LIke so many budgets in so many churches, dioceses, and families cuts are being made – hard choices to make and few without a serious consequence. Having been raised on a Navajo reservation where his father was a doctor he listened to the impassioned plea of theology students from the Diocese of Navajoland ask for funding to be restored for theological education citing the difference trained indigenous people would make for native peoples on Arizona and New Mexico.
A non-stipendiary priest from Alaska who spends her weekends flying to remote villages to lead worship in small churches asked to have the $44 per week it costs for her weekend flights restored so she can continue to give her many congregations the gift of her leadership, caring and presence. David told me these are people for whom the conversations about restructuring and mission strategy are a long way off. They are people on the ground who know the difference a few dollars can make – life and death differences about which they are passionate.

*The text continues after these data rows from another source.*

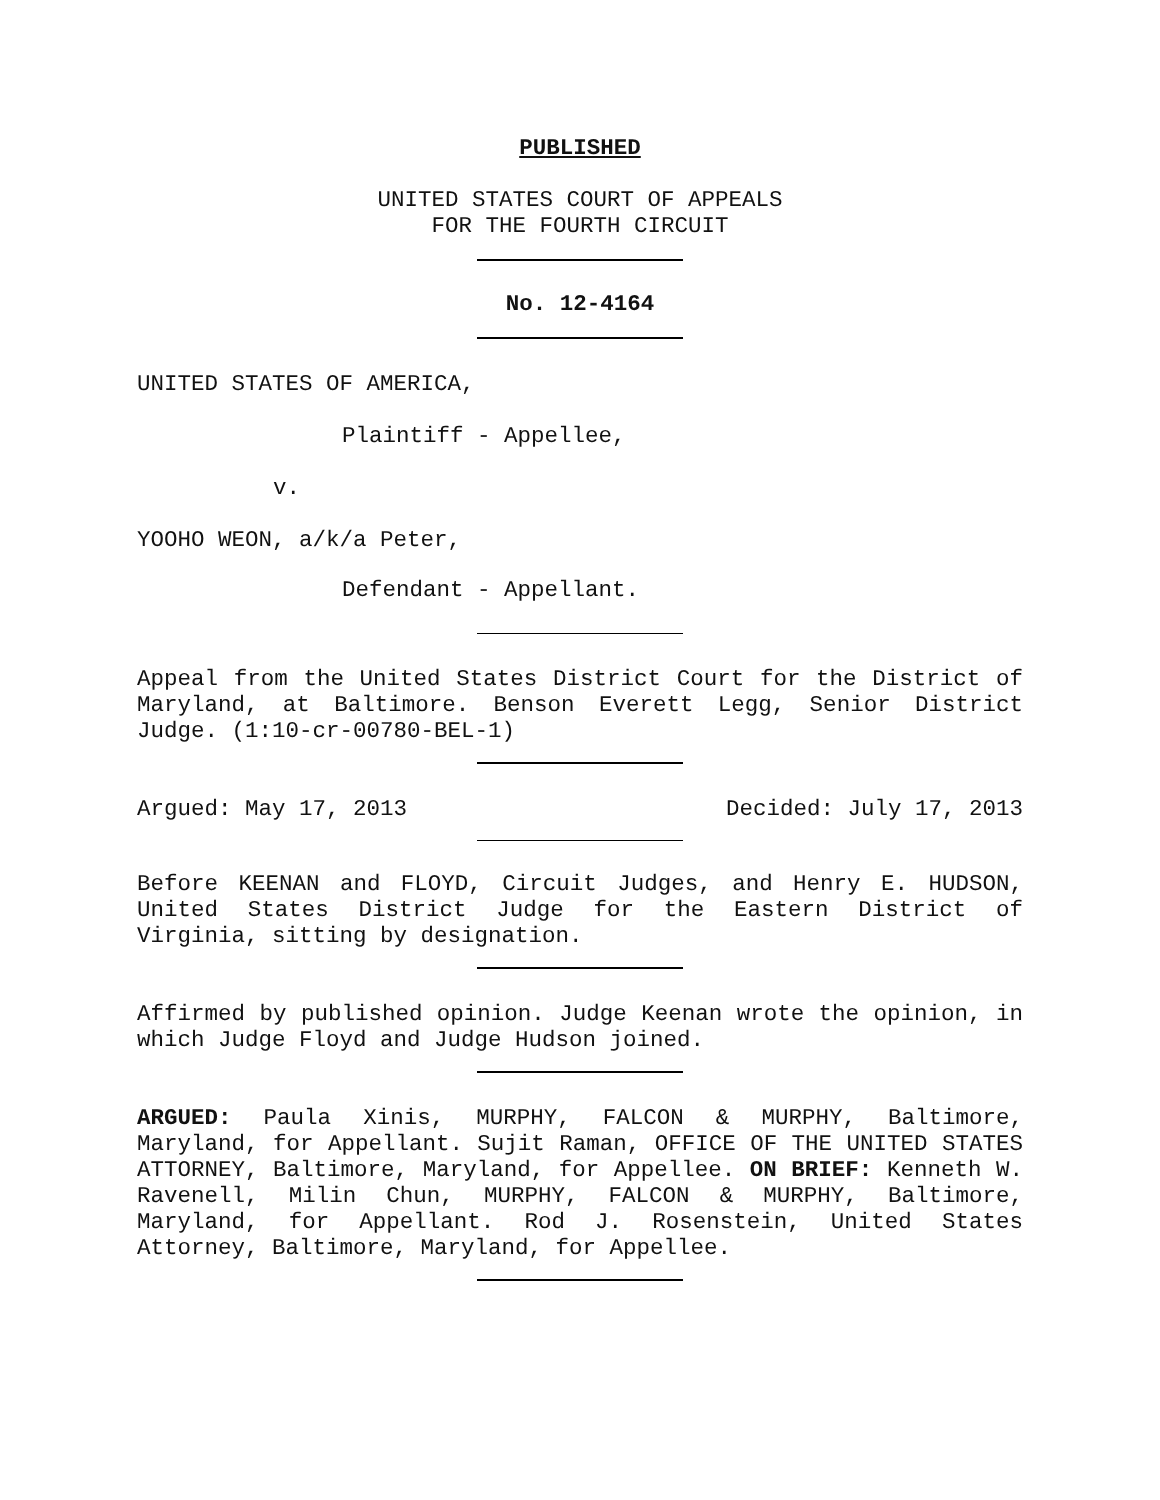PUBLISHED
UNITED STATES COURT OF APPEALS
FOR THE FOURTH CIRCUIT
No. 12-4164
UNITED STATES OF AMERICA,
Plaintiff - Appellee,
v.
YOOHO WEON, a/k/a Peter,
Defendant - Appellant.
Appeal from the United States District Court for the District of Maryland, at Baltimore. Benson Everett Legg, Senior District Judge. (1:10-cr-00780-BEL-1)
Argued: May 17, 2013 Decided: July 17, 2013
Before KEENAN and FLOYD, Circuit Judges, and Henry E. HUDSON, United States District Judge for the Eastern District of Virginia, sitting by designation.
Affirmed by published opinion. Judge Keenan wrote the opinion, in which Judge Floyd and Judge Hudson joined.
ARGUED: Paula Xinis, MURPHY, FALCON & MURPHY, Baltimore, Maryland, for Appellant. Sujit Raman, OFFICE OF THE UNITED STATES ATTORNEY, Baltimore, Maryland, for Appellee. ON BRIEF: Kenneth W. Ravenell, Milin Chun, MURPHY, FALCON & MURPHY, Baltimore, Maryland, for Appellant. Rod J. Rosenstein, United States Attorney, Baltimore, Maryland, for Appellee.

Then it struck him that the money they were talking about came from his support of his parish, that congregation’s assessment paid to the diocese, and their diocesan support of the national church. That linkage had never seemed as real. He had in small measure been supporting these students and this priest involved in life changing ministry – without knowing it. And now because of the several levels of funding crisis that support is being reduced or ended. It brought tears to his eyes think of that prospect.
PB&F is not about buildings, projects, committees and agencies – it is about people and the way in which the Gospel and the world of the church can change lives and communities. He left the meeting knowing that is the focus of the church and the result of a denomination pooling our resources to provide funding for areas, projects, and missions. Passionate people and the lives they seek to transform are the reality beneath the pages and columns of numbers. How do we make choices of what we support, and how will lives be changed or not changed by these choices?